● **Bounding box coordinate data**:
= Beginning of Section =

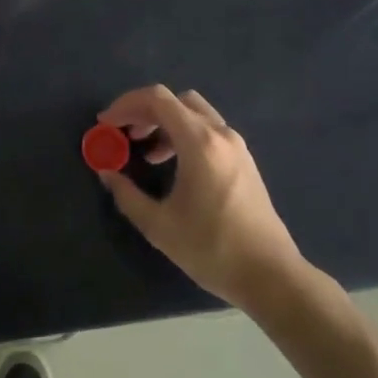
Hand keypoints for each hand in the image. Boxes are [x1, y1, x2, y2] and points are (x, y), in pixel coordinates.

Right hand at [97, 86, 308, 310]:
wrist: (272, 277)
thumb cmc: (213, 249)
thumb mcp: (159, 226)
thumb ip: (126, 194)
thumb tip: (106, 172)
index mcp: (199, 142)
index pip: (157, 99)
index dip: (125, 105)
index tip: (106, 124)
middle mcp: (220, 134)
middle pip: (175, 100)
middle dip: (144, 111)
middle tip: (123, 134)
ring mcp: (236, 146)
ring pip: (194, 113)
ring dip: (164, 122)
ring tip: (145, 151)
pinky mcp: (244, 161)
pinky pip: (208, 130)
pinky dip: (184, 134)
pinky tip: (173, 164)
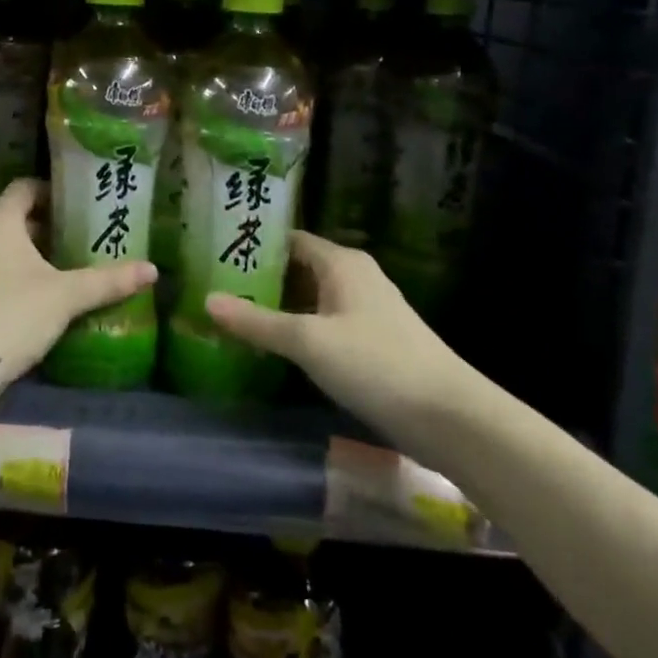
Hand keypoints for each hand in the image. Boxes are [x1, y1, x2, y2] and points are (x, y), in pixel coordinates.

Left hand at [0, 179, 156, 394]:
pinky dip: (8, 274)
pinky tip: (33, 296)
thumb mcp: (66, 296)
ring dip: (26, 253)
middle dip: (45, 228)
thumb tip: (152, 269)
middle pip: (12, 218)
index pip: (25, 187)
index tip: (78, 206)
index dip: (52, 192)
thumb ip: (107, 280)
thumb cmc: (13, 314)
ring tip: (60, 269)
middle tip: (78, 240)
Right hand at [207, 231, 487, 455]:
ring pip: (312, 297)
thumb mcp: (308, 342)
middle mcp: (355, 276)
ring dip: (279, 306)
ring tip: (237, 316)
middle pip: (298, 268)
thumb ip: (256, 322)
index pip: (288, 240)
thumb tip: (206, 300)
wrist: (451, 417)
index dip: (254, 245)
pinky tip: (277, 346)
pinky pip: (326, 321)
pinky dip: (300, 328)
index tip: (216, 255)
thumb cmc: (376, 364)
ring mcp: (367, 309)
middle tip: (217, 289)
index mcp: (341, 262)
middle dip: (261, 279)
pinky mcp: (374, 340)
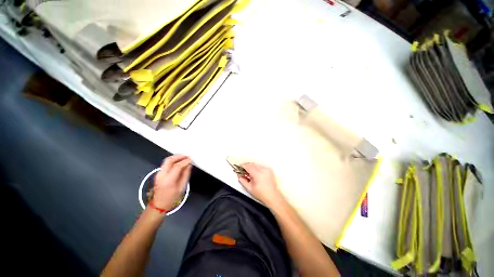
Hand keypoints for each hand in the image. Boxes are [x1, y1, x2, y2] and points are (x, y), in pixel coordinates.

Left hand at [152, 155, 190, 210]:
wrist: (158, 205)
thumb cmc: (171, 198)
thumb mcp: (181, 187)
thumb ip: (185, 175)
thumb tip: (188, 166)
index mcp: (168, 180)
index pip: (177, 166)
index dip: (185, 161)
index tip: (190, 160)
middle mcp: (161, 175)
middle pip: (169, 160)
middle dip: (179, 157)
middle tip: (187, 157)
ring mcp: (158, 174)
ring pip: (167, 161)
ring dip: (176, 158)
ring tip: (184, 159)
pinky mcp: (158, 174)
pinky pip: (166, 164)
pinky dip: (173, 161)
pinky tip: (179, 163)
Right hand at [238, 163, 282, 206]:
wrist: (272, 196)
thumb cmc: (261, 194)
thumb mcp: (249, 188)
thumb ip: (242, 181)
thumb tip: (239, 175)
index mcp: (257, 174)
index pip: (248, 166)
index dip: (243, 166)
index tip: (239, 168)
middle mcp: (263, 170)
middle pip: (252, 164)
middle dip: (247, 167)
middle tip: (244, 172)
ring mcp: (267, 169)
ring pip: (256, 165)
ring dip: (252, 167)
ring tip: (251, 175)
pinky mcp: (269, 170)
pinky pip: (261, 166)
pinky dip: (257, 169)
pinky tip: (256, 175)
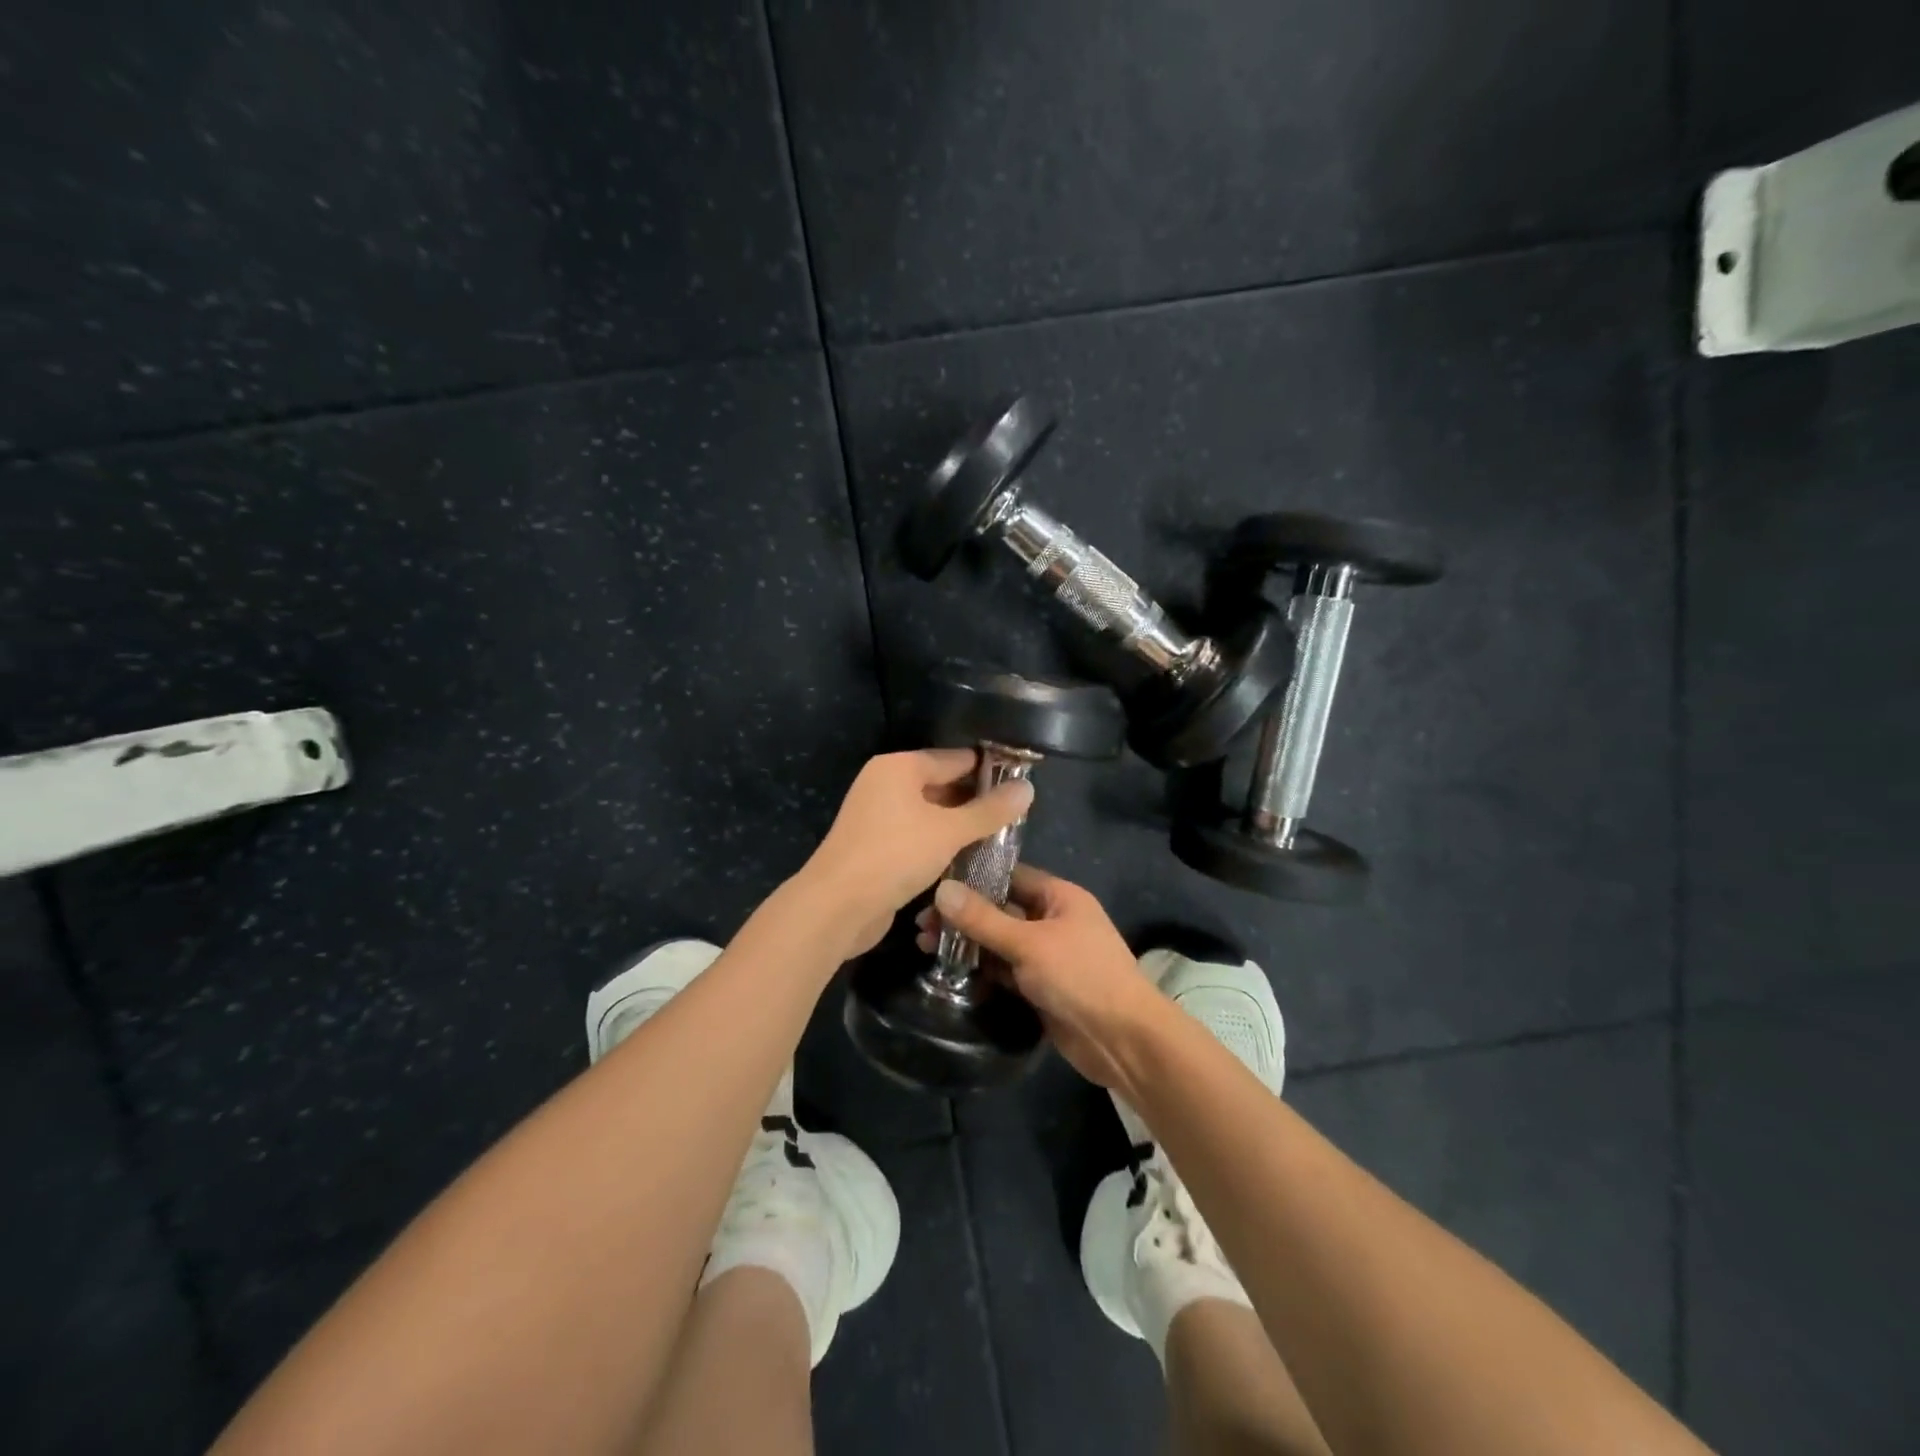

= End of Section =

● **Action item**:
Copy the lines from the line that contains "pinky dip: (173, 161)" through the end of the records, exactly and with nothing added; leave the pictures out.

● **Solved exercise**:
pinky dip: (173, 161)
pinky tip: (179, 163)
Right hand at [238, 163, 282, 206]:
wrist: (272, 196)
thumb cmc: (261, 194)
thumb mcp: (249, 188)
thumb ip: (242, 181)
thumb tip: (239, 175)
index mcp: (257, 174)
index pip: (248, 166)
index dip: (243, 166)
index tip: (239, 168)
middle mcp: (263, 170)
middle pip: (252, 164)
middle dip: (247, 167)
middle tip: (244, 172)
ring mcp: (267, 169)
ring pip: (256, 165)
ring dip: (252, 167)
ring tip: (251, 175)
pinky mcp: (269, 170)
pinky pip: (261, 166)
pinky dip: (257, 169)
pinky tip: (256, 175)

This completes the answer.